More exam-oriented education

Hu Yi (Times Business): The teaching of basic living skills is family's responsibility, and not schools' obligation. The development of basic living skills is a process, not something that examinations can impart to students.

In order that children will attain graduation diplomas without trouble, parents certainly pay attention to education authorities' requirements. They are very likely to send their children to after-school classes for training in these skills. As a result, students might have to spend more time on them.

Encouraging students to develop these skills is a good thing that is practiced in many countries, but we must notice the different education environment between China and those countries. In Chongqing, for example, living skills are to be tested as a required course for a graduation diploma. When these skills are incorporated in requirements for a graduation exam, it is adding to students' burdens.

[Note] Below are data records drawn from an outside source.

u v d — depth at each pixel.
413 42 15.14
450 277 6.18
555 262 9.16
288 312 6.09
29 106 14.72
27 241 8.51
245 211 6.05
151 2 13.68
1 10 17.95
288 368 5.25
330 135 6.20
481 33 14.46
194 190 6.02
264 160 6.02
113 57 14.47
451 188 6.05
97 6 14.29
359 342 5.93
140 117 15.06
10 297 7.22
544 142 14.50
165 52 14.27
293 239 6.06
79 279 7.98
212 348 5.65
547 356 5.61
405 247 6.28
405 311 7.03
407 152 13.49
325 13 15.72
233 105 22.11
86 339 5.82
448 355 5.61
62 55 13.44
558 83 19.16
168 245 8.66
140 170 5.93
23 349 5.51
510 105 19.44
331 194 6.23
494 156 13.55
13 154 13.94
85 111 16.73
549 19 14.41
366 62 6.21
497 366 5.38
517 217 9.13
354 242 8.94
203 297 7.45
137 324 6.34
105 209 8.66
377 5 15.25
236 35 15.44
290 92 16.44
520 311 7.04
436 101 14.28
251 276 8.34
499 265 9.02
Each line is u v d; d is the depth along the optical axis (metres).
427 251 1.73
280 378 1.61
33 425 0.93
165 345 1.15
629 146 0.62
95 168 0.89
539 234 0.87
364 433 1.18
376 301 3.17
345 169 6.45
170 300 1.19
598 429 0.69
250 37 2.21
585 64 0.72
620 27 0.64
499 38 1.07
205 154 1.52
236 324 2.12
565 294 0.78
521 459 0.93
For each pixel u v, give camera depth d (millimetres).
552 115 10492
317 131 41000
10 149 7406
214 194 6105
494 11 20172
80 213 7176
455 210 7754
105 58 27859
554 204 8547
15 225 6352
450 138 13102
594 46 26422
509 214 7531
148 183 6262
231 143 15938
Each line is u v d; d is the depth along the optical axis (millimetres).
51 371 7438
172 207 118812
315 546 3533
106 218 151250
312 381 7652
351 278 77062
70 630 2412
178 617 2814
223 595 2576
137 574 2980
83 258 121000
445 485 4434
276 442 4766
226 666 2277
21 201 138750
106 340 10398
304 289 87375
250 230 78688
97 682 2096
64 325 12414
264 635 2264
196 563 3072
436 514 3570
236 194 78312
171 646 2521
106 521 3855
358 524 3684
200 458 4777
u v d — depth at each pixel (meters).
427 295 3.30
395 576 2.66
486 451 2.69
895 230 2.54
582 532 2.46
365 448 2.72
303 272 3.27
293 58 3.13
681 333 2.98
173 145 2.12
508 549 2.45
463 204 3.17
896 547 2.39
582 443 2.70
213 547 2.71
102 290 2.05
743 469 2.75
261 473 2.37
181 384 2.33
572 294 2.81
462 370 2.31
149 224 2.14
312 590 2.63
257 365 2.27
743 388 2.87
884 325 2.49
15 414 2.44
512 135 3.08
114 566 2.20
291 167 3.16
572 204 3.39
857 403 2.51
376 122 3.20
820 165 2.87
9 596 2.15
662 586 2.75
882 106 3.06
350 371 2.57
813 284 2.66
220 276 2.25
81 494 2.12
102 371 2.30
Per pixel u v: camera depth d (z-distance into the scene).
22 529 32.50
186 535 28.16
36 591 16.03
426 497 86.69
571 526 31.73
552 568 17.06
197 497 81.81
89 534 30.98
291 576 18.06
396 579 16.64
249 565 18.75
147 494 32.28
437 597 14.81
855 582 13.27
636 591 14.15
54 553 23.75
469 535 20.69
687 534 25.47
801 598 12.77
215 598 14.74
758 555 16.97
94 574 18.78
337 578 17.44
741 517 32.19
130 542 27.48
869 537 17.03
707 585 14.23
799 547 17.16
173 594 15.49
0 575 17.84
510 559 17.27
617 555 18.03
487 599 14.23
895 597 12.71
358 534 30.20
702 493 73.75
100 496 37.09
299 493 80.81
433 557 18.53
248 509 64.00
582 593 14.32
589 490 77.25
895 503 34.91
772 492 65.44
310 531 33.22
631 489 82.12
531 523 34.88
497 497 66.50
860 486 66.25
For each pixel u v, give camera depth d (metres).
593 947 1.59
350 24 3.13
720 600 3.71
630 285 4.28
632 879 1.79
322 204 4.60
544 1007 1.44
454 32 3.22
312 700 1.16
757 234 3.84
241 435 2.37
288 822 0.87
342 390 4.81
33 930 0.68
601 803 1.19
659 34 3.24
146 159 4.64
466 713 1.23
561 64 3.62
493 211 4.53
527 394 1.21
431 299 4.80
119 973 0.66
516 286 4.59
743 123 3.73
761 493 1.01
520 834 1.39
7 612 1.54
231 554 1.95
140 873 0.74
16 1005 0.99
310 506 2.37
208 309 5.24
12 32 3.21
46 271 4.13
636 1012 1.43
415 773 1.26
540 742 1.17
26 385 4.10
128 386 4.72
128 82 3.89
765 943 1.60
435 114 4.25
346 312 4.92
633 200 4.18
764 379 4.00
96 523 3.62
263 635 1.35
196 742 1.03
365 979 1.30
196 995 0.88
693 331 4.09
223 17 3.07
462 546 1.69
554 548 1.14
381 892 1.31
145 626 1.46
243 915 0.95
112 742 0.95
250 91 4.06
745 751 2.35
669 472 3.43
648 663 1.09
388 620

Is it necessary for students to learn some living skills? Of course it is. But that should be based on students' personal interest. We should also take into account the heavy study burden on them from current exam-oriented education. If more classes are added to the current curriculum in the name of developing all-round qualities, will students feel happy about quality-oriented education?

Shen Runzhou (Beijing Youth Daily): Criticism of current high school education focuses on the gap between what students are taught and what they need in real life. While students are able to attain high scores in exams, they are incapable when it comes to basic living skills. To what extent a general technology course will help to solve this problem is unknown.

Since it is an exam subject, there must be specific rules for it, such as its content and grading standards, or it will be impossible to put into practice. But students will be therefore able to pass the exam by cramming before it or by other methods. It will become another exam-oriented course.

In an information society, it's not difficult to learn and develop basic living skills and it's unnecessary to begin a course like this in senior middle school. Besides, even if students cannot carry out technical work, in today's society, professionals are ready to help and they can perform these tasks better.

Long Minfei (www.xinhuanet.com): It seems that without exam scores, we are unable to know a student's capabilities. That's why a new curriculum soon deviates from its original good intention once it's connected with examinations.

Repairing toilet fittings and things like that should be basic living skills that everyone can do, but once they are among exam subjects, students will begin to treat them the way they do other subjects. Exams will not help improve students' living skills. This kind of so-called "curriculum reform" is not a good idea.